1. A pressure sensitive label, comprising:

an adhesive layer having a first and second side;

a plurality of discrete non-adhesive material forms randomly distributed, some of which are at least partially embedded in the adhesive layer;

a first release liner adhered to a first side of the adhesive layer;

a second release liner adhered to a second side of the adhesive layer;

wherein one of the first release liner or second release liner is used to transfer the label to a substrate.

2. The pressure sensitive label of claim 1, wherein both the first and second side of the adhesive layer include areas of non-adhesive material.

3. An adhesive article comprising:

a substrate having first and second surface;

a printed layer that is applied to the surface of the substrate;

a cover layer provided over the printed layer;

an adhesive layer applied to the second surface of the substrate;

a plurality of discrete non-adhesive material forms randomly distributed, some of which are partially embedded in the adhesive layer; and

a release liner covering the adhesive layer and the plurality of discrete non-adhesive material forms; and

wherein the plurality of discrete non-adhesive material forms provide air egress in the adhesive layer.

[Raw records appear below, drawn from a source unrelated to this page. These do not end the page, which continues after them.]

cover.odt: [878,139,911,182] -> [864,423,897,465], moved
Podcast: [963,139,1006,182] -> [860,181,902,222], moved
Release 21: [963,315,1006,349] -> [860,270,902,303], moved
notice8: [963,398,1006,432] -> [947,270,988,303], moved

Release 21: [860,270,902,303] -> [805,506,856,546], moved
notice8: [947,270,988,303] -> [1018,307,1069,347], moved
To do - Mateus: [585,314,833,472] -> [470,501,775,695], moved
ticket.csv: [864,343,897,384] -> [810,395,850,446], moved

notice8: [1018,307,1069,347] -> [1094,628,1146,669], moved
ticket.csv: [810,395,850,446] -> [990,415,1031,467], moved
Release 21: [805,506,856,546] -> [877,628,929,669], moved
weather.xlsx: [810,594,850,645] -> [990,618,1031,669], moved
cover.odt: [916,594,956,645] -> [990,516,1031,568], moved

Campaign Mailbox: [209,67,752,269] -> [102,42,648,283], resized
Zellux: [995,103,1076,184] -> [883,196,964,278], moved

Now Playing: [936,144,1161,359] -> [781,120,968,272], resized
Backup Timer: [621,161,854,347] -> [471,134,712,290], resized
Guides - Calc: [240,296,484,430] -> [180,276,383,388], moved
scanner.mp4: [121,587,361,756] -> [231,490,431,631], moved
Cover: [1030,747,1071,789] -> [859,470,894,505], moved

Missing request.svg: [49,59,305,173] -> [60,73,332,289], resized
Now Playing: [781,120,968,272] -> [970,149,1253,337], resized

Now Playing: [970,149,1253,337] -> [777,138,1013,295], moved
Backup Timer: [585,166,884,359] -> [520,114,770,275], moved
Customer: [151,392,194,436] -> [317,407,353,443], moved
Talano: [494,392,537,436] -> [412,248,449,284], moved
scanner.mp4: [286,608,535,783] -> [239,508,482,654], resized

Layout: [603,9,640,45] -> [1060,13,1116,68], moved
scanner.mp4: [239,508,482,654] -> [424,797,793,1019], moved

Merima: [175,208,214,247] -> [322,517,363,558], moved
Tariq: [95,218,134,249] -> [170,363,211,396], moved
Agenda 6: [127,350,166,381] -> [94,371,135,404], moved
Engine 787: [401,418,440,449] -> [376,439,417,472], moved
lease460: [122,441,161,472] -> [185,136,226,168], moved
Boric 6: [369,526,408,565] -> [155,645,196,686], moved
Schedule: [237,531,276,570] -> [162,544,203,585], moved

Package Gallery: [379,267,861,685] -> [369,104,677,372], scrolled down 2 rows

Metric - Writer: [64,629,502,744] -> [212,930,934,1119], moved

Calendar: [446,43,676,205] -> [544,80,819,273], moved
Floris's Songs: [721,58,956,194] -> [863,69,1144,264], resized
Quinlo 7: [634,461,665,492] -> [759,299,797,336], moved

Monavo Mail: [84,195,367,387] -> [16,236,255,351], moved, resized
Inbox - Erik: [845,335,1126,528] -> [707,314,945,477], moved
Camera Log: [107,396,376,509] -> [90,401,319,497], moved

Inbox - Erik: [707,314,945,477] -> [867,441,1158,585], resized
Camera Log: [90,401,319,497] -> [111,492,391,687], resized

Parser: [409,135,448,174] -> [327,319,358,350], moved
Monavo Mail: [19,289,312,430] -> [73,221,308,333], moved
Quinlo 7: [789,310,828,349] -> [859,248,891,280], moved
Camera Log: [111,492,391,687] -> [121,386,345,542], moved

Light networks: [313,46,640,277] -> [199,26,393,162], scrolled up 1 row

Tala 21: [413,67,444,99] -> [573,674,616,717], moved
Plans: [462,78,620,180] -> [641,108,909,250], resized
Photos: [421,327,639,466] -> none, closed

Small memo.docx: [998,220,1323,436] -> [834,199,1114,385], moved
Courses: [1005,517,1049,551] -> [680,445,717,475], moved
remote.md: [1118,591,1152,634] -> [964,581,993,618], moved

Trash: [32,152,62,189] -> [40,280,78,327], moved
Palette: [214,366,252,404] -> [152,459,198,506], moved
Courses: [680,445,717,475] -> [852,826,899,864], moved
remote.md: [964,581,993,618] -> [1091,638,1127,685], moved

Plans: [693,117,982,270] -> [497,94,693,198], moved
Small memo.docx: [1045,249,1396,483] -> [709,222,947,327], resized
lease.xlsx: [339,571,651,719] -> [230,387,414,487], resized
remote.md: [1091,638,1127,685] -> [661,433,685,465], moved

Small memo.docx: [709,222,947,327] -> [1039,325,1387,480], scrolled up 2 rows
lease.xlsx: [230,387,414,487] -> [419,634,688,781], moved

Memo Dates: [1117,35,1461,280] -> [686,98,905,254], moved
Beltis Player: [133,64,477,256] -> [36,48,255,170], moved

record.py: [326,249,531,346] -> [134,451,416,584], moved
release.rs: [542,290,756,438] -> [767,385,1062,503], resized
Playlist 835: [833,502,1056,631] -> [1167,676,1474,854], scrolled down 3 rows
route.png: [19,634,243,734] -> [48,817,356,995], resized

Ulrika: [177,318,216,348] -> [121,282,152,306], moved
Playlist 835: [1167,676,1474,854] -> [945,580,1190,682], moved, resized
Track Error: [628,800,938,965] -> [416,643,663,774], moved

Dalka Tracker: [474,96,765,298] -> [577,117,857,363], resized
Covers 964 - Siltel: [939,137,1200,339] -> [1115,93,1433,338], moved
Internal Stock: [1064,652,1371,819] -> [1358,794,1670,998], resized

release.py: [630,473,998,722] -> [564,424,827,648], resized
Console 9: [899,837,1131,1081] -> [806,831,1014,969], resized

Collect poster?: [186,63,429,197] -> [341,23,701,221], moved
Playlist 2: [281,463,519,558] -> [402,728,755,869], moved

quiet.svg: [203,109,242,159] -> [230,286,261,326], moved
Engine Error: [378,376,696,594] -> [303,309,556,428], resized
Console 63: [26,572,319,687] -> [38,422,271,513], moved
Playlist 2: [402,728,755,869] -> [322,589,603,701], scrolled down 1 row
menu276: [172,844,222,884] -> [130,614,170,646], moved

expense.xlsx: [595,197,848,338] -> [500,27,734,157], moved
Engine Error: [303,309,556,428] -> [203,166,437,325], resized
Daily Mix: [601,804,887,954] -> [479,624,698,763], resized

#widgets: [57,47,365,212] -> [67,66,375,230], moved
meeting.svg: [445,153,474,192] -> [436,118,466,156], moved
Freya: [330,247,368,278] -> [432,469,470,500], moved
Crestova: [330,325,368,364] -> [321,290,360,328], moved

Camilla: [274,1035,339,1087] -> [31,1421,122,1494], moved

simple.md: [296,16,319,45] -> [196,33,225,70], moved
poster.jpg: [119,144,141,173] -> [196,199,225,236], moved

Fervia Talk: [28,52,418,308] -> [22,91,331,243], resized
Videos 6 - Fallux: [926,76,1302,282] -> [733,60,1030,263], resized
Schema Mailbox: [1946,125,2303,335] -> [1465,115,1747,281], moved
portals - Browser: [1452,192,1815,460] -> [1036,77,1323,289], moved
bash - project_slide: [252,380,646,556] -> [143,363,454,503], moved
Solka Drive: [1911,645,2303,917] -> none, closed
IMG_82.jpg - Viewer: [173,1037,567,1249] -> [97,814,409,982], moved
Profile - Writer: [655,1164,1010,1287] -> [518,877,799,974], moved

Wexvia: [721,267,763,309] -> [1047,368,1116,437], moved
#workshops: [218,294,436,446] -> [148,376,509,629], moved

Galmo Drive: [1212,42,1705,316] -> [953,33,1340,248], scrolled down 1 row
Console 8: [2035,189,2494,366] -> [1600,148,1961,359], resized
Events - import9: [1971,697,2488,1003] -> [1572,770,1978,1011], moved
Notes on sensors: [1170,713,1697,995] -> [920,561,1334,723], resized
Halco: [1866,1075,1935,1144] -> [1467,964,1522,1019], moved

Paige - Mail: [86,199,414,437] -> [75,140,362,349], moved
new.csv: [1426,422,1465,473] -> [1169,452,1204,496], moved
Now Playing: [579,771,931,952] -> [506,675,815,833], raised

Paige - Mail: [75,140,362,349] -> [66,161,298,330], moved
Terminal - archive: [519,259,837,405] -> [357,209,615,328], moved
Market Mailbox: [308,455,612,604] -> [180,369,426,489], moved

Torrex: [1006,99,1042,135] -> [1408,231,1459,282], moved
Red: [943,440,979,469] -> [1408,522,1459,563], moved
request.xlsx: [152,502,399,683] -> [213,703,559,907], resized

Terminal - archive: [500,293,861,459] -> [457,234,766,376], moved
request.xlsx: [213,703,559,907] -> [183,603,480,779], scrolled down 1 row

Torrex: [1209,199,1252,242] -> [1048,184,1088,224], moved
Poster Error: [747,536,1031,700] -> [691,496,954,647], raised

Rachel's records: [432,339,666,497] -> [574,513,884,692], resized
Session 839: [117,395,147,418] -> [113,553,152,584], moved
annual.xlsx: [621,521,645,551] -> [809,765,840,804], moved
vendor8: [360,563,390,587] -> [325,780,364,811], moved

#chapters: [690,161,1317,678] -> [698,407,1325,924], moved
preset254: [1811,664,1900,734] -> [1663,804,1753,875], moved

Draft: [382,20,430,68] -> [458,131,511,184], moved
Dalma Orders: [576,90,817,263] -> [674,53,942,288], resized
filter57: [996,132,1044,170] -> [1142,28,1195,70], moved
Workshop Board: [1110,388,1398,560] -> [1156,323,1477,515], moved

4. The adhesive article of claim 3, wherein the release liner has a textured finish.

5. The adhesive article of claim 3, wherein the release liner has a patterned finish.

6. A method of making an adhesive article, the method comprising:

providing a release liner having a release surface and a back surface;

applying a plurality of non-adhesive forms to the release surface of the release liner such that the nonadhesive forms are distributed on the release surface in a non-regular arrangement;

at least partially embedding one or more of the non-adhesive forms into the release liner release surface wherein the embedding pressure;

embossing the release liner to provide an embossed pattern using; and

applying an adhesive layer having a front surface and a back surface onto the release surface of the release liner, wherein the front surface of the adhesive layer is adhered to the release surface of the release liner.

7. A method as recited in claim 6, wherein the embossing is accomplished at a pressure in the range of about 25 to about 150 pounds per square inch and a temperature of about 45° F. to about 300° F.

8. The method of claim 6, wherein the release liner is embossed by one of pressure rollers, a platen or a printing plate.

9. A method of making a release liner for an adhesive article comprising the steps of:

providing a moving web;

spraying discrete quantities of non-adhesive material forms to the web;

drying the non-adhesive material forms;

heating the web with the non-adhesive material forms;

embedding at least a portion of the non-adhesive material forms into the web; and

embossing the web with the embedded non-adhesive material.

10. The method as recited in claim 9, wherein the steps of embedding and embossing are carried out substantially simultaneously.